I was last here during the Chinese New Year Coastal Cleanup (26 Feb 2015) where we removed 43 trash bags of trash weighing 386 kg. The trash then was concentrated along the strandline, as the intertidal zone having been cleaned during last September’s ICCS and probably intermittently since by NEA.
At the recce now, trash was once again dispersed throughout the beach with not an area unaffected.
The first section of the beach was already covered in styrofoam (expanded polystyrene) and other plastics. Plastic straws in particular stood out as they were visible throughout the intertidal zone.
We picked up as many plastic straws we could find within a 2.5 m x 2.5 m quadrat and the count was 257 straws! Imagine the number of straws we could find over the entire beach!
Left: The straws we picked in the 2.5m2 quadrant. Right: Joleen with a box filled with trash she collected.
Despite the depressing nature of our recce, we were fortunate to still see much marine life on the beach. Tanah Merah 7 is usually closed to members of the public and this relatively undisturbed. Marine life which can cope with the existing pressure on the shoreline has a chance to thrive!
We were excited to encounter a Haddon’s Carpet Anemone (Stichodactyla haddoni) in the first 10 minutes, and saw a smaller one towards the end of our recce!
Haddon’s Carpet Anemone (Stichodactyla haddoni)

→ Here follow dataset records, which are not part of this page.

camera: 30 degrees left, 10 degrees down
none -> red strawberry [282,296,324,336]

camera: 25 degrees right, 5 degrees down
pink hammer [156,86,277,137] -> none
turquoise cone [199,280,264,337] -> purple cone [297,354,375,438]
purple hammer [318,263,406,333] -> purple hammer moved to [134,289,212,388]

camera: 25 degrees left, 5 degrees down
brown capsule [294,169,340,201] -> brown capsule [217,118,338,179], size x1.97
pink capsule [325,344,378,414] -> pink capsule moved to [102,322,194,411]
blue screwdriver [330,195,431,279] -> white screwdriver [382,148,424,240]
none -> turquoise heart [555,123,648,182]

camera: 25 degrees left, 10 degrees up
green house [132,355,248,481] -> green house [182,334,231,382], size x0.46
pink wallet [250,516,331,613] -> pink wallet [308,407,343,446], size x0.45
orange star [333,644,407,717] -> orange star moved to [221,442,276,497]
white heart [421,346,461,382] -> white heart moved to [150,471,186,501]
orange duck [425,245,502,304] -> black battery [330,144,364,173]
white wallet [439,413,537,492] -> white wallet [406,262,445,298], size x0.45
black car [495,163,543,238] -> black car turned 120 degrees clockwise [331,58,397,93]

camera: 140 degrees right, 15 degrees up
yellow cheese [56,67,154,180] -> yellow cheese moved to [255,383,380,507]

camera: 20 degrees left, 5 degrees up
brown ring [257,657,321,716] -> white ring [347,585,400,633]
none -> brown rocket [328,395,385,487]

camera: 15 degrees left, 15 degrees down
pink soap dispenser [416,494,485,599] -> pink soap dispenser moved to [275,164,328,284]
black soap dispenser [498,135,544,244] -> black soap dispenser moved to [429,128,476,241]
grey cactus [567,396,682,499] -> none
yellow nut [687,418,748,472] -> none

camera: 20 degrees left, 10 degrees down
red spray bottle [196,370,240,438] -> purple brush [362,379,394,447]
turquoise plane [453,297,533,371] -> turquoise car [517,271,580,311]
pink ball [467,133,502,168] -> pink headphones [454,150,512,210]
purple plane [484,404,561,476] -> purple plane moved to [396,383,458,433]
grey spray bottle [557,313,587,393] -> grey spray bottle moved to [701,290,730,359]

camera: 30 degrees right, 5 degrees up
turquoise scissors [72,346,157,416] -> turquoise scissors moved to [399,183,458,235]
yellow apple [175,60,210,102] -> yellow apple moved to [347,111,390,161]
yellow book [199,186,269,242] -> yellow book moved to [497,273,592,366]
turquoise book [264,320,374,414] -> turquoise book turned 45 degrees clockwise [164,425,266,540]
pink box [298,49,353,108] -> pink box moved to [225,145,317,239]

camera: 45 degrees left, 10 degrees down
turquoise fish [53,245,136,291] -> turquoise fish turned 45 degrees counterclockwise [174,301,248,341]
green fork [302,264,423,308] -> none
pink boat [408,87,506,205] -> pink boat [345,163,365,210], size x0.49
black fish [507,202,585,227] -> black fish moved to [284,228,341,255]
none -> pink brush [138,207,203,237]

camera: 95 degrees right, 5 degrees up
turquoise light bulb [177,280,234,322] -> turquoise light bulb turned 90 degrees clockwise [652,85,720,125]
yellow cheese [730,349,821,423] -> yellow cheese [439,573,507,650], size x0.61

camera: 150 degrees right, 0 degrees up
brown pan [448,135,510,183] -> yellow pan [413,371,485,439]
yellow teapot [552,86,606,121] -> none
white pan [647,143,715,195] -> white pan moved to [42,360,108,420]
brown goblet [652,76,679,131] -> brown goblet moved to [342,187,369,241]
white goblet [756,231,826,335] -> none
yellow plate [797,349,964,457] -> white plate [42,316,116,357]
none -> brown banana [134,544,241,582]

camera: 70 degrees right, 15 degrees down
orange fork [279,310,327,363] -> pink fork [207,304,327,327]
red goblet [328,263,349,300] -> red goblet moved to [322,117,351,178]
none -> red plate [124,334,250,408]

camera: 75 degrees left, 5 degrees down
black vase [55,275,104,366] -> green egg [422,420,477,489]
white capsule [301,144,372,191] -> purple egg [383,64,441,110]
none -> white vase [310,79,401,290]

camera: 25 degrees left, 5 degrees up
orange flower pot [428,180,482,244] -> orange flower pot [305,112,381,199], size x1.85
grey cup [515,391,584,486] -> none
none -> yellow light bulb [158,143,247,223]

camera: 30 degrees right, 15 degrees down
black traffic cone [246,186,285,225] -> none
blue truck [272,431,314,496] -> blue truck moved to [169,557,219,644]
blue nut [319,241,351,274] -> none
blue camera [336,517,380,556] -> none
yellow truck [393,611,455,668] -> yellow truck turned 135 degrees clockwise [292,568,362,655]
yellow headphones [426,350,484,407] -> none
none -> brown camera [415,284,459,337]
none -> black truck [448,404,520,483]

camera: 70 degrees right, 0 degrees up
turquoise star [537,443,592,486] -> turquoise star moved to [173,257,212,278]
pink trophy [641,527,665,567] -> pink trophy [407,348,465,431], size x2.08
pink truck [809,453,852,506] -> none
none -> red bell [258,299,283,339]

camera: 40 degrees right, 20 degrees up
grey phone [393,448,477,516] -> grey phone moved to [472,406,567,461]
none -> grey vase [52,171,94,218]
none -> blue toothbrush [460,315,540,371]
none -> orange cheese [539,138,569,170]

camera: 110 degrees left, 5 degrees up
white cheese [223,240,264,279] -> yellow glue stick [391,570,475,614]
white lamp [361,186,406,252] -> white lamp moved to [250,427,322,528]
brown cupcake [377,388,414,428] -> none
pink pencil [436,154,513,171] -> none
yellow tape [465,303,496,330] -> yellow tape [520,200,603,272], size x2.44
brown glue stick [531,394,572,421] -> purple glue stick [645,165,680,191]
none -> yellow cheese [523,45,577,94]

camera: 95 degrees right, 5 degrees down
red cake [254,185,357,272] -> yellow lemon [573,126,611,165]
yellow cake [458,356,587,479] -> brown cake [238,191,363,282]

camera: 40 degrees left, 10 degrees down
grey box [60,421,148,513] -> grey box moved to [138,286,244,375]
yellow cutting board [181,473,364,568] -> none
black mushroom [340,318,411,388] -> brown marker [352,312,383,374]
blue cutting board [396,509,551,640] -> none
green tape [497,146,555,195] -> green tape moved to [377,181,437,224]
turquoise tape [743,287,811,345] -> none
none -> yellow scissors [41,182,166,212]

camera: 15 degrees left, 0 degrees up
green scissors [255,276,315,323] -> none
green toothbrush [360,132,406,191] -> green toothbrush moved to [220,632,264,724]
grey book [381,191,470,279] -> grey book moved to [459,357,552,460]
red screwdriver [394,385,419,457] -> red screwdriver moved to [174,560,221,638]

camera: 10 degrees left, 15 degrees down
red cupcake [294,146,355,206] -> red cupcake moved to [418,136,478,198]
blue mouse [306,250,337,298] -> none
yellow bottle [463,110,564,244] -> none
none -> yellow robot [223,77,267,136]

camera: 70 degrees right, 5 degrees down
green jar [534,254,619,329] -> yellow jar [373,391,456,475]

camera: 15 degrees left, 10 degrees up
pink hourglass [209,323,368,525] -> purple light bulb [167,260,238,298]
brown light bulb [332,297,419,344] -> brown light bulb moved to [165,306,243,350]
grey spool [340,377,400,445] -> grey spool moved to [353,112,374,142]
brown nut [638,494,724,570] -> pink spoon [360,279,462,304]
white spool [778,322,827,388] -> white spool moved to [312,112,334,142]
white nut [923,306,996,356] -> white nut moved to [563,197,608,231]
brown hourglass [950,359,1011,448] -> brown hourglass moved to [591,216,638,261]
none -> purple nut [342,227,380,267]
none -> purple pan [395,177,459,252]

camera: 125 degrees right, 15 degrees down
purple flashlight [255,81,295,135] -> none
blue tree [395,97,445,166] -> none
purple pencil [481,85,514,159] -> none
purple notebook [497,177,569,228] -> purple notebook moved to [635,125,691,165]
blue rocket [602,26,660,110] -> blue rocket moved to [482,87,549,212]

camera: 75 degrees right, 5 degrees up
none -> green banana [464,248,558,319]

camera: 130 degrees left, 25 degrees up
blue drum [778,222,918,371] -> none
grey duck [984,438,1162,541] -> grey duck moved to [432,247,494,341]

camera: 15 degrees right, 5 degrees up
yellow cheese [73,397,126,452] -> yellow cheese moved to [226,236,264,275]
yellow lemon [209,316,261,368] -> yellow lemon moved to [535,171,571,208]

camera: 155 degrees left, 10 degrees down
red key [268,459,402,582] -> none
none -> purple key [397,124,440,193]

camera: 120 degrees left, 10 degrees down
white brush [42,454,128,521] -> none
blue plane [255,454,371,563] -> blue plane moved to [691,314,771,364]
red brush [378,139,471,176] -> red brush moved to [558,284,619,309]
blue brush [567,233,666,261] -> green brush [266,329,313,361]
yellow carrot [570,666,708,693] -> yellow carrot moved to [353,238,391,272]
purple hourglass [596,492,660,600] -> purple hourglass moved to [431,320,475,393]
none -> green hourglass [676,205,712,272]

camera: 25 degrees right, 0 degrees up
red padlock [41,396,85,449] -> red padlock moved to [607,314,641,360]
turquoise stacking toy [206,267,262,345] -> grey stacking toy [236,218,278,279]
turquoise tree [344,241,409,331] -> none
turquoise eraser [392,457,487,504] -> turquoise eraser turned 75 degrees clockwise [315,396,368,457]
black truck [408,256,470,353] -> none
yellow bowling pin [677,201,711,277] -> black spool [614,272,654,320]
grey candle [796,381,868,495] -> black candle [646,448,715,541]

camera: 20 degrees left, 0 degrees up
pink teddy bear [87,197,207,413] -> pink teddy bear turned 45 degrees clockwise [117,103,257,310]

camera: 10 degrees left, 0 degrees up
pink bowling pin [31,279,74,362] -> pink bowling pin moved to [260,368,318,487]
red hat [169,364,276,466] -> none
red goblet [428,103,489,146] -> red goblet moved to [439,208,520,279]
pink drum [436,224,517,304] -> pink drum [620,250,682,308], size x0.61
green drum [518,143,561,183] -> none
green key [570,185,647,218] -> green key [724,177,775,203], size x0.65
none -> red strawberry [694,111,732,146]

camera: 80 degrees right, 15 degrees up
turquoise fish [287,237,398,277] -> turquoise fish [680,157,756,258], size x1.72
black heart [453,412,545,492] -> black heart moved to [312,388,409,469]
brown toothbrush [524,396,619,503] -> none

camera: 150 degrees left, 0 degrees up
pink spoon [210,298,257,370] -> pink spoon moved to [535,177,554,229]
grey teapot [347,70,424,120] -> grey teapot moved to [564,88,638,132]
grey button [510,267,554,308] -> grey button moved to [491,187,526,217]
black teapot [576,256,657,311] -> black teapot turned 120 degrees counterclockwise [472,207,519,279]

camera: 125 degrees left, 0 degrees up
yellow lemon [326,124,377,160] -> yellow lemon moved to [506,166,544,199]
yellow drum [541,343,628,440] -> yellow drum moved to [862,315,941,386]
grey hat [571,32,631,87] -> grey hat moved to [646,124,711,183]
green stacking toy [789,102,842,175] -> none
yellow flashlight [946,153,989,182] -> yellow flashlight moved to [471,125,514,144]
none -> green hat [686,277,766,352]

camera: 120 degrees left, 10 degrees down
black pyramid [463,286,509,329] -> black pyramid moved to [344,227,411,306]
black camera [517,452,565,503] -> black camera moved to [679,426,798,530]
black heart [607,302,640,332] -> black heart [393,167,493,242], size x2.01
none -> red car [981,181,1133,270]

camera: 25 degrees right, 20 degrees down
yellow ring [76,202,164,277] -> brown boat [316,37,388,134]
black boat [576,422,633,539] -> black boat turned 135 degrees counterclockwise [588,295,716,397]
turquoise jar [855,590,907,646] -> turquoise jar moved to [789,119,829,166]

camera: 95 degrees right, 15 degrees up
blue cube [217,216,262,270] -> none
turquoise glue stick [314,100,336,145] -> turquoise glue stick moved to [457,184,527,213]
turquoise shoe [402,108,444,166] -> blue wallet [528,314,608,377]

As we assessed the trash load in subsequent bays, we heard a familiar sound of five smooth-coated otters (Lutrogale perspicillata) running from the vegetation towards the sea! We spent a happy 30 seconds watching them, before they disappeared behind the seawall and on their journey.
Five smooth-coated otters (Lutrogale perspicillata)
Left: Batillaria snails (Batillaria zonalis) were observed in large numbers throughout the shoreline. Here you can also see tiny strands of Tape Seagrass (Enhalus acoroides). Right: Codium green seaweed (Codium sp.)
Beautiful flowers of Sea Hibiscus (Talipariti tiliaceum) had dropped to the sand.
All that marine life surviving amidst the trash was a great reminder for why we conduct coastal cleanups. The beauty of the natural landscape, highlighted by individual organisms, was tainted by the mindless and countless pieces of styrofoam, straws, plastic bags and plastic bottles. Besides the biological and chemical impact on the environment, that trash reflects an absence of respect for nature.
To see a habitat so devalued and polluted saddened me greatly. The difference we will make during the World Environment Day Coastal Cleanup at Tanah Merah Beach must extend to action in our daily lives, as we realise the far reaching effectg of our urban lifestyles to the environment.